Galindo works as a housekeeper at a local hotel, but it's closed until further notice. She's worried for her family and her daughter and wondering how she'll make ends meet.

“We are without a roof overhead. We need food. We need money to buy things," she said. "We need help.”

Back at the food pantry, people had been delivering donations of food, cleaning supplies and clothing throughout the day Saturday, and a volunteer had set up a tent and was cooking food for people.

One of those who dropped by to deliver supplies was a frustrated Lisa Bertaux, who came with her friend. She ticked off the items that people needed: toothbrushes, deodorant, cleaning supplies, paper towels, children's clothes and wipes. And the list went on.

“There is so much need here. ... There’s very little food coming in so far. There’s a great need," she said. “It’s time for us to rebuild our community.”

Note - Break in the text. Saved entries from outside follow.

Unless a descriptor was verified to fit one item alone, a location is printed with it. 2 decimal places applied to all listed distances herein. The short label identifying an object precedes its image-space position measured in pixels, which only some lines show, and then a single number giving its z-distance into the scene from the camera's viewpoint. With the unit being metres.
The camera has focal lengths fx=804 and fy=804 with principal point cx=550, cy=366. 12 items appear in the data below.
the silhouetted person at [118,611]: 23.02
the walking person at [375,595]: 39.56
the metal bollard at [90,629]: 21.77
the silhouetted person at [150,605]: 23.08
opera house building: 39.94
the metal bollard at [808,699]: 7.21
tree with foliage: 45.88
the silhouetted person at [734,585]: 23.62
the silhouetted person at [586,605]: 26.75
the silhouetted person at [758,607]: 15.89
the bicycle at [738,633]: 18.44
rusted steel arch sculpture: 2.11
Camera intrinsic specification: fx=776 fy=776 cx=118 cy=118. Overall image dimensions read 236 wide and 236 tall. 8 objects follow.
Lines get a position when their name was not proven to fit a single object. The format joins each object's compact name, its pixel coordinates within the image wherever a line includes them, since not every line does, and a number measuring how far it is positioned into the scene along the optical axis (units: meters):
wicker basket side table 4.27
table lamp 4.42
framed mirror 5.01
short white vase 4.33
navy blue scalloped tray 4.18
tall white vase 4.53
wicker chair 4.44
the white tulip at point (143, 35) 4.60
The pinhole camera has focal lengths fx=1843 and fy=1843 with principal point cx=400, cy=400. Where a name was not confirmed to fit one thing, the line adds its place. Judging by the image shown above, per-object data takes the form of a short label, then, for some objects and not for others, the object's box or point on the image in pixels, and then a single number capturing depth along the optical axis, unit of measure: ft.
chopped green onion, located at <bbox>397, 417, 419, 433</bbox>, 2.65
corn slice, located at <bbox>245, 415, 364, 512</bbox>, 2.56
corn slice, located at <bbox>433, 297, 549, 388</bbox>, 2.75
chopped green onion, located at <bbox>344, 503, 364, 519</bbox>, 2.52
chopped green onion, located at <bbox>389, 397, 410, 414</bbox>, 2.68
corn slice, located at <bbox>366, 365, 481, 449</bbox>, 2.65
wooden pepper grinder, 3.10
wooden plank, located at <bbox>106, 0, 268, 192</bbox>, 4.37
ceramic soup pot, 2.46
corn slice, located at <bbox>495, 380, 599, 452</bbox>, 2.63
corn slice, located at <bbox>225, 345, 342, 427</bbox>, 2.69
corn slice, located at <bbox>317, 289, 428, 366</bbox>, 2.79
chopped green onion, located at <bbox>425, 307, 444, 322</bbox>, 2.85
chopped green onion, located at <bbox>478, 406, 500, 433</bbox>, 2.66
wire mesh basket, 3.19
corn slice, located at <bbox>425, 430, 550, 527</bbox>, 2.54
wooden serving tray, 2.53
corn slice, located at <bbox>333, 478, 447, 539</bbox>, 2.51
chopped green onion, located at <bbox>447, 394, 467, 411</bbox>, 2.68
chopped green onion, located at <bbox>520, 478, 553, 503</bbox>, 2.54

One of those coming by to pick up supplies was Keyondra Smith, who lives down the street in an apartment complex with her three kids. She had parked her car in a different area so that when the floodwaters came sweeping through, she didn't lose it. Her neighbors weren't so lucky, as cars floated through the parking lot during the worst of the flooding and the people who lived on the first floor — she's on the second — were completely flooded out.

Smith had been driving by the food pantry when she noticed it had supplies so she stopped to pick up some toilet paper, water and hot plates of food. Before that, her family had been eating raviolis out of a can, Vienna sausages and snacks from a local convenience store.

“We don’t have any water. My food is spoiling in the refrigerator," she said. Though she can drive to the few stores that are open, she said they are only taking cash and many of the ATMs aren't working. “I have three kids so I have to get some supplies to feed them.”